Nearly two decades after California voters legalized medical marijuana, legislators are as close as they've ever been to passing the first comprehensive statewide regulations for the cultivation, transportation and distribution of the drug. This is long past due. State leaders should not let another year go by without fixing the medical marijuana mess.
And it is a mess. The Compassionate Use Act of 1996 encouraged state leaders to implement a plan to regulate safe and affordable distribution of marijuana to patients. But they were late to act and then developed ineffective guidelines. As a result, California has a patchwork of local rules governing dispensaries, but virtually no regulations on how marijuana is grown or processed, and few consumer protections for a product that, ostensibly, is for sick people.
Senate Bill 1262 is still a work in progress, but with some tweaks it would be a huge improvement over the current situation. It was introduced in February by Sen. Lou Correa (D-Santa Ana) and sponsored by the League of California Cities and the Police Chiefs Assn. The two groups have traditionally opposed efforts to legitimize the cannabis industry but came to realize that a well-crafted statewide regulatory structure could help cities and police manage the proliferation of medicinal marijuana more effectively and could serve as a framework for regulation if California follows the lead of Colorado and Washington and legalizes the recreational use of the drug.
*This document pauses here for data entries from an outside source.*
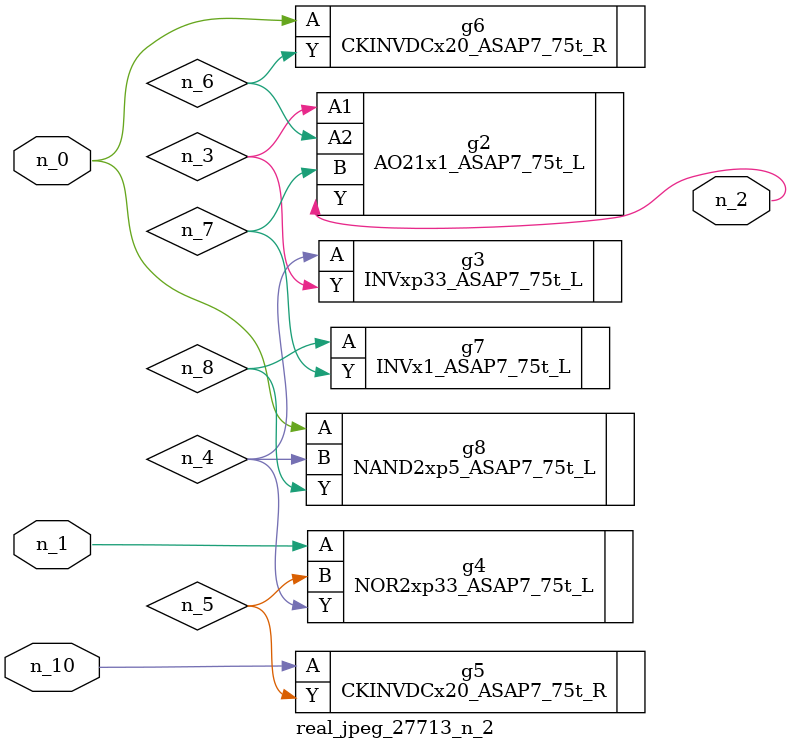
<source format=v>
module real_jpeg_27713_n_2 (n_1, n_10, n_0, n_2);

input n_1;
input n_10;
input n_0;

output n_2;

wire n_5;
wire n_4;
wire n_8;
wire n_6;
wire n_7;
wire n_3;

CKINVDCx20_ASAP7_75t_R g6 ( 
.A(n_0),
.Y(n_6)
);

NAND2xp5_ASAP7_75t_L g8 ( 
.A(n_0),
.B(n_4),
.Y(n_8)
);

NOR2xp33_ASAP7_75t_L g4 ( 
.A(n_1),
.B(n_5),
.Y(n_4)
);

AO21x1_ASAP7_75t_L g2 ( 
.A1(n_3),
.A2(n_6),
.B(n_7),
.Y(n_2)
);

INVxp33_ASAP7_75t_L g3 ( 
.A(n_4),
.Y(n_3)
);

INVx1_ASAP7_75t_L g7 ( 
.A(n_8),
.Y(n_7)
);

CKINVDCx20_ASAP7_75t_R g5 ( 
.A(n_10),
.Y(n_5)
);


endmodule
</source>
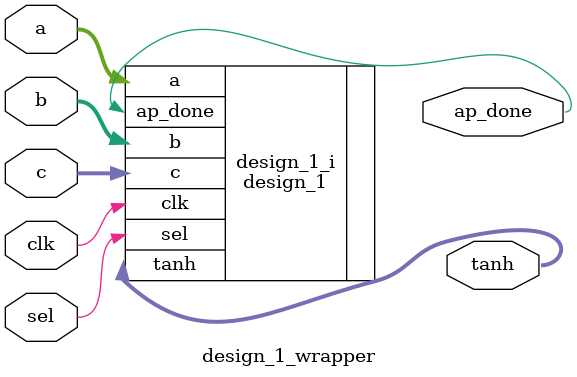
<source format=v>
`timescale 1 ps / 1 ps

module design_1_wrapper
   (a,
    ap_done,
    b,
    c,
    clk,
    sel,
    tanh);
  input [8:0]a;
  output ap_done;
  input [8:0]b;
  input [15:0]c;
  input clk;
  input sel;
  output [31:0]tanh;

  wire [8:0]a;
  wire ap_done;
  wire [8:0]b;
  wire [15:0]c;
  wire clk;
  wire sel;
  wire [31:0]tanh;

  design_1 design_1_i
       (.a(a),
        .ap_done(ap_done),
        .b(b),
        .c(c),
        .clk(clk),
        .sel(sel),
        .tanh(tanh));
endmodule

</source>
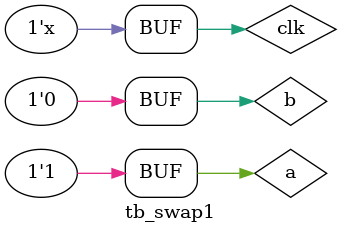
<source format=v>
module swap1 (clk);
  	input clk;
	integer a,b;
  always @(posedge clk) begin
    a<=b;  
end
  always @(posedge clk) begin
    b<=a;
  end
    
endmodule

module tb_swap1 (
    
);
    reg a,b;
//     wire b;
    initial begin
        a=1;
        b=0;
      clk=0;
        $monitor("a=%0a,b=%0b",a,b);
    end
  always clk=~clk;
  swap1 a1(clk);
endmodule
</source>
The bill as currently drafted would create a Bureau of Medical Marijuana Regulation within the Department of Consumer Affairs that would license individuals who grow, process, transport and sell the drug. The goal is to track cannabis from farm to state-certified testing laboratory to dispensary, to ensure that the product is produced legally and meets quality standards and labeling requirements. Licenses would cost $8,000 and would be granted only after a business gets local approval to operate.
So far, so good. But medical marijuana advocates have raised several concerns that reveal the challenge of legitimizing an industry that has operated in the shadows. For example, the bill would deny licenses to grow, transport or dispense marijuana to anyone with a conviction for drug trafficking, no matter how long ago the crime was committed. This provision would ban some reputable operators who got caught in the conflict between state and federal law, under which marijuana is still illegal.
Also, the state would grant a license only if the cultivator or distributor could show that local rules were being followed. But few jurisdictions permit or regulate cannabis farms, meaning much of the state's marijuana is grown in a legal limbo and those growers cannot produce proof of compliance. This could also be a problem in Los Angeles. Proposition D granted more than 100 dispensaries limited immunity from city enforcement, but officials are concerned that because L.A. does not actually issue permits to those dispensaries the operators would not be able to get a state license.
Statewide regulation should sanction legitimate medical marijuana businesses and eliminate criminal elements so that customers can get a safe, reliable product. If the bill is too punitive, marijuana operators will go back into the shadows and California will be stuck in the same mess.